ATTIVITÀ: Mostra, copiandole per intero, tutte le righe dei record in cui compare la parola "Culturas".

MATERIALE DI LAVORO:
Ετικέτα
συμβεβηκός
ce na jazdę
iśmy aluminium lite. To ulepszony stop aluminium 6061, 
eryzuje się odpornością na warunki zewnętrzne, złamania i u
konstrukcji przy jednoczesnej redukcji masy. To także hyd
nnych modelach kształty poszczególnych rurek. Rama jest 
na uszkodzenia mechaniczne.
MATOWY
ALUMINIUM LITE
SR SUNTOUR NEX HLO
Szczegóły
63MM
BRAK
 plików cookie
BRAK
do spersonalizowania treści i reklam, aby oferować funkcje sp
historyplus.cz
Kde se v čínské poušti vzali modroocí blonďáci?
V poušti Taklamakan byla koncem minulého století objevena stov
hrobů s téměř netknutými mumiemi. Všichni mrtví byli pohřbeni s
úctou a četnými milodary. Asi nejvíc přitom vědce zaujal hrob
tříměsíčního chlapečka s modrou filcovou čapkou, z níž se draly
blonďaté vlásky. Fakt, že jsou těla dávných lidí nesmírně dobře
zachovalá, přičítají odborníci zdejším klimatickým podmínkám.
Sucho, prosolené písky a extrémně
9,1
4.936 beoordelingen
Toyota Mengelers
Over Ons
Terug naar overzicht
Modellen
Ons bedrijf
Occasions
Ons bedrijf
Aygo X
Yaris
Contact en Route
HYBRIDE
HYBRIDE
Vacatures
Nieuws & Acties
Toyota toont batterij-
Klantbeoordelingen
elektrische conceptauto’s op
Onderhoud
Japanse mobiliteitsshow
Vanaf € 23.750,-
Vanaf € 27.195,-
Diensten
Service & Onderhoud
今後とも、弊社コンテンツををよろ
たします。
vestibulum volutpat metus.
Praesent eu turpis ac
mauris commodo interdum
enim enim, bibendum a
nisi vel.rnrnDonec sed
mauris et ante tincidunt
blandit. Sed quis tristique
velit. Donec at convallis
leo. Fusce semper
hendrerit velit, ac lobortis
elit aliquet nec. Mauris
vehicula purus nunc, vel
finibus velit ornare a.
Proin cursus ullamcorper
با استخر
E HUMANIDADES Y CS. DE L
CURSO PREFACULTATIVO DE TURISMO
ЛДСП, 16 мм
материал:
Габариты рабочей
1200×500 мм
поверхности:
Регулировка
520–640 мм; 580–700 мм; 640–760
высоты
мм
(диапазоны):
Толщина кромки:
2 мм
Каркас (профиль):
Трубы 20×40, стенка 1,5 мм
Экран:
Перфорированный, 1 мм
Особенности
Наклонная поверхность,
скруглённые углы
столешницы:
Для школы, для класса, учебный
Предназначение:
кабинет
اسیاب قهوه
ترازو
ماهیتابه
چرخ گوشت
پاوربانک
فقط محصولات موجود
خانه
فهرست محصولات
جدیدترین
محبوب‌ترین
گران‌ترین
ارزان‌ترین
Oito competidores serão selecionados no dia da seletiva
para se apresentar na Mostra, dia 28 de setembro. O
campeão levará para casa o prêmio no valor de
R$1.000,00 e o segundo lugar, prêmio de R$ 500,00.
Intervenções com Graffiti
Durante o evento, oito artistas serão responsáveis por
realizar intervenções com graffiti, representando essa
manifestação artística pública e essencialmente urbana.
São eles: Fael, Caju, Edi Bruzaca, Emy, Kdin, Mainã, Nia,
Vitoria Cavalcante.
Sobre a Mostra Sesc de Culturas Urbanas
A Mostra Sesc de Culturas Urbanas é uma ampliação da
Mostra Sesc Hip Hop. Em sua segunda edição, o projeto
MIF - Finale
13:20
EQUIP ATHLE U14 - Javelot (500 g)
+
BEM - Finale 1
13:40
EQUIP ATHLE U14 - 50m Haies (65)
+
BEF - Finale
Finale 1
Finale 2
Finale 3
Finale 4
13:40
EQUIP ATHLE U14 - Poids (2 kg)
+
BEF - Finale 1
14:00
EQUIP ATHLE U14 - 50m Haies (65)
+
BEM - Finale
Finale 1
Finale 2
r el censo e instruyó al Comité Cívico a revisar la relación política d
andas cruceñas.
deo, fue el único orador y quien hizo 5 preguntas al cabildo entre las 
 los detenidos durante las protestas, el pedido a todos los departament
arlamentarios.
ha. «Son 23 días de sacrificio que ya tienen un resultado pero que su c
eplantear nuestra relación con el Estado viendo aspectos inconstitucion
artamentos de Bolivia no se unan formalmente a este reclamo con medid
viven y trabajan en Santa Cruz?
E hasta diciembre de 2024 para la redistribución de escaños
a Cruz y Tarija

* * *

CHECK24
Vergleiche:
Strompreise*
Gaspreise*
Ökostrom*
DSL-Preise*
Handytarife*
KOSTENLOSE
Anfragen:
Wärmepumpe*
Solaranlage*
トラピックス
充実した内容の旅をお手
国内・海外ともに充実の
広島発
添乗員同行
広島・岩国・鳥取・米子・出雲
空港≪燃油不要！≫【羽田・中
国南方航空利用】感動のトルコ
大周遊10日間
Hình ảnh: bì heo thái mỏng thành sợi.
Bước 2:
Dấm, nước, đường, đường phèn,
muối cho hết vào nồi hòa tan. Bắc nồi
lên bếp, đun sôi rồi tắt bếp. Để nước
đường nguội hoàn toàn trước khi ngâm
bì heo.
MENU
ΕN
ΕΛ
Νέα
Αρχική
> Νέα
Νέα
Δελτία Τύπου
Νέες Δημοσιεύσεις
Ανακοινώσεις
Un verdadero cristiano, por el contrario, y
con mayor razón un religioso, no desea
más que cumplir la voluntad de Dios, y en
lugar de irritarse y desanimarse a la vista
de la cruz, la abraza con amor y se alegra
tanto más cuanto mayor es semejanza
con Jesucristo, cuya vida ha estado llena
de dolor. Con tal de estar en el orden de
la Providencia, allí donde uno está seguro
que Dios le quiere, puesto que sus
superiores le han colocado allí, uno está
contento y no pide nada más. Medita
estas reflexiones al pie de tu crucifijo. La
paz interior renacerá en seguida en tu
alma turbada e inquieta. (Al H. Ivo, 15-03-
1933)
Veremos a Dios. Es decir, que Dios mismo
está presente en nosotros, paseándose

==

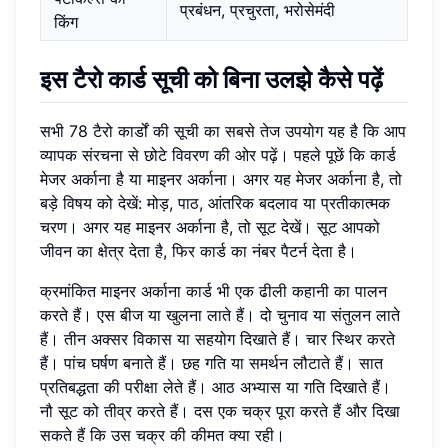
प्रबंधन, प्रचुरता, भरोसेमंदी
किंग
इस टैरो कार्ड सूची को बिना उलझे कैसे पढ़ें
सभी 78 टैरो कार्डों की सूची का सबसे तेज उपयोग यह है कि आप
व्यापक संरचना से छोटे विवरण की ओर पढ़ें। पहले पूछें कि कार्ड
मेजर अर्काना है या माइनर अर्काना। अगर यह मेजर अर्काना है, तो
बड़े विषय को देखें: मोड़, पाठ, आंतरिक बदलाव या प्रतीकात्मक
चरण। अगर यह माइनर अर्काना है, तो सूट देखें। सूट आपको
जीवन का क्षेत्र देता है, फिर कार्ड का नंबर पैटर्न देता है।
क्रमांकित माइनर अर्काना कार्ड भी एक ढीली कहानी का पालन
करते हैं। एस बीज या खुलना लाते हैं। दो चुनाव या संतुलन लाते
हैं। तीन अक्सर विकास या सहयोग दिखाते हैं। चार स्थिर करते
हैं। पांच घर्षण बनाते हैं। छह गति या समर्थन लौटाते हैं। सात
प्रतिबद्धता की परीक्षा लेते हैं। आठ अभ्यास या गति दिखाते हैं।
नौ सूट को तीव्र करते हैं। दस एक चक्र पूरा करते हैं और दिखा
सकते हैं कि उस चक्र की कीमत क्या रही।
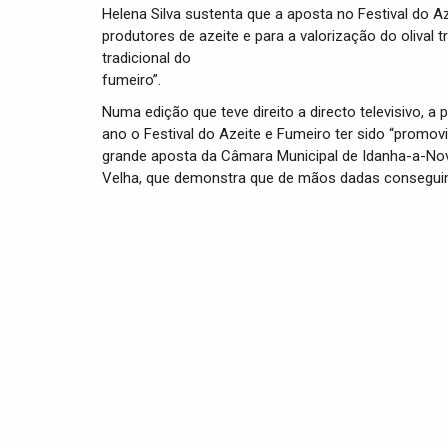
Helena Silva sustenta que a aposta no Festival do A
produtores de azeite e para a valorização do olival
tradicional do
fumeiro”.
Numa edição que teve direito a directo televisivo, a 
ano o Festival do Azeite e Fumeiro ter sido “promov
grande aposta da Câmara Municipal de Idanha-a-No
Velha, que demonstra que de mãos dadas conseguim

ESERCIZIO SVOLTO:
Sobre a Mostra Sesc de Culturas Urbanas
A Mostra Sesc de Culturas Urbanas é uma ampliação da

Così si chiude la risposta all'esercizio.